Doğru yapılan spor, insan bedenine ve ruhuna sağlıklı bir yaşam sürmek için olumlu destek sağlar. Spor yapmayı düşünen kişilerin muhakkak bir hekim kontrolünden geçirilmesi ve ilgilenilen spor dalıyla ilgili risk faktörlerinin belirlenmesi önerilir. Özellikle genç yaşta spora başlamada doktorun spor dalı seçiminde yönlendirici rolü önem kazanmaktadır.
Spor sağlıklı olabileceği gibi abartıldığında bedene zarar da verebilir. 40 yaş üzeri, kronik hastalık hikayesi olanlarda, spora başlamadan önce özellikle kalp damar sistemi yakından değerlendirilmeli, eklem sorunları değerlendirilmelidir. Genç sporcularda kardiyak riski azaltmak için kardiyovasküler durum değerlendirilmesi yapılmalıdır. Bu bağlamda yapılacak sporun düzeyi ve tipini hekime danışmak doğru olacaktır.
Sporcu sağlığı için beslenme çok önemlidir. Kas glikojen deposunu dolu tutmak için sporcu diyetinin ekmek, pilav, patates, makarna ve unlu besinler gibi kompleks karbonhidrattan; yulaf-kuru üzümlü düşük yağlı ürünlerden, kuru fasulye -nohut, barbunya -mercimek gibi besinlerden zengin olması gerekir. Proteinlerin fazla alınması kas kitlesini artırmaz, aksine vücuttan su ve kalsiyum atılımını artırarak su kaybına yol açabilir, böbrekleri yorabilir. Yağlı gıdaların alınması da sporcuda sınırlanmalıdır, fazla alımı kilo alımı ve performans kaybına, az alımı ise yağda eriyen A,D,E,K vitaminlerinin emilim azlığına yol açar. A,C,E vitaminleri spor sırasında oluşan serbest radikal atılımını hızlandırır ve bağışıklık sistemini güçlendirir. Eksikliklerinde sakatlanma riski artar. Performansı artırmak için demir, kalsiyum ve çinko desteği önemlidir. Spora başlamadan 2 saat önce 3 bardak su içilmesi ve günde en az 2 litre su alımı sporcu için çok önemlidir.

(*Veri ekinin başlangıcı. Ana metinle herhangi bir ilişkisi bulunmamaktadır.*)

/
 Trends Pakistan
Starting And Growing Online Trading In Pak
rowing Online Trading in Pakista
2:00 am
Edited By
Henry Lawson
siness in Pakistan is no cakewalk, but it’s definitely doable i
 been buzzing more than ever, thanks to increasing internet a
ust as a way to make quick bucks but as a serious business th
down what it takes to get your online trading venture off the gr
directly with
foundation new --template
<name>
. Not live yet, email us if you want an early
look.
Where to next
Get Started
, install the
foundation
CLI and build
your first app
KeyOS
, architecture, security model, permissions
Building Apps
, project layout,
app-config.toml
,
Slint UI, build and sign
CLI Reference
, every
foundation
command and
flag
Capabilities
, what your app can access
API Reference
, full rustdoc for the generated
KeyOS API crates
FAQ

Uyku düzeni sporcu sağlığında dikkat edilmesi gereken hususlardan biridir. Gece en az 7-8 saatlik uyku gerekmektedir. Büyüme hormonu ve melatonin en çok gece salgılanmaktadır. Bu hormonlar vücutta hasarlı dokuların yenilenmesini hızlandırır. Büyüme hormonu azaldığında kilo ve konsantrasyon problemleri oluşur. Vücudun onarım mekanizması azalır.
Antrenmanlar arası dinlenme süreci sporcu sağlığında çok önemlidir. Rejenere olamamış (yenilenmemiş) vücut yorgun, fiziki ve psikolojik olarak isteksiz ve de güçsüz olacağından daha kolay yaralanmaya neden olur. Yeteri kadar dinlenilmeden yapılacak aşırı yüklenmeler ile ilgili diğer bir sorun ise ciddi performans düşüklüğü ile karakterize olan SÜRANTRENE durumudur. Günler-haftalarca süren kalıcı kronik bir yorgunluk ve kalıcı bir performans düşüklüğüne verilen addır. Burada kastedilen antrenmanları takiben ortaya çıkan kısa süreli yorgunluk, geçici performans düşüklüğü değildir. Genellikle uyku kalitesinde bozulma, cinsel içgüdü ve iştah kaybı, duygu durum bozukluğu, mücadele isteğinde azalma gibi yakınmalar ve depresyon eşlik eder. Birkaç haftalık tam istirahate rağmen yakınmalar gerilemeyebilir.
Spor yaralanmalarını en aza indirmek için saha içinde ve dışında gerekli tedbirlerin alınması; emniyet mesafesi, zeminin muntazamlığı, aydınlatma faktörleri, giysi ve ayakkabı konforu da sporcu travmalarını önlemede önemlidir.
Egzersiz hazırlığı sporcuda, travma ve yaralanmaları önlemede önemlidir. Spora başlanmadan ısınma egzersizleriyle başlanıp,yavaş yavaş egzersiz düzeyini artırarak kas iskelet sistemi ve kardiyovasküler sistemi korumuş oluruz. Spor sonrası egzersizi birden sonlandırmadan yavaş yavaş azaltarak,kaslarda laktik asit birikimi ve bunun oluşturacağı etkiler önlenmiş olur.
Spor yaralanmalarının tedavisinde amaç, sporcuyu, sakatlığın uzamasına veya tekrarlamasına neden olmayacak en kısa sürede mümkün olabilecek en iyi performansla spora döndürmektir.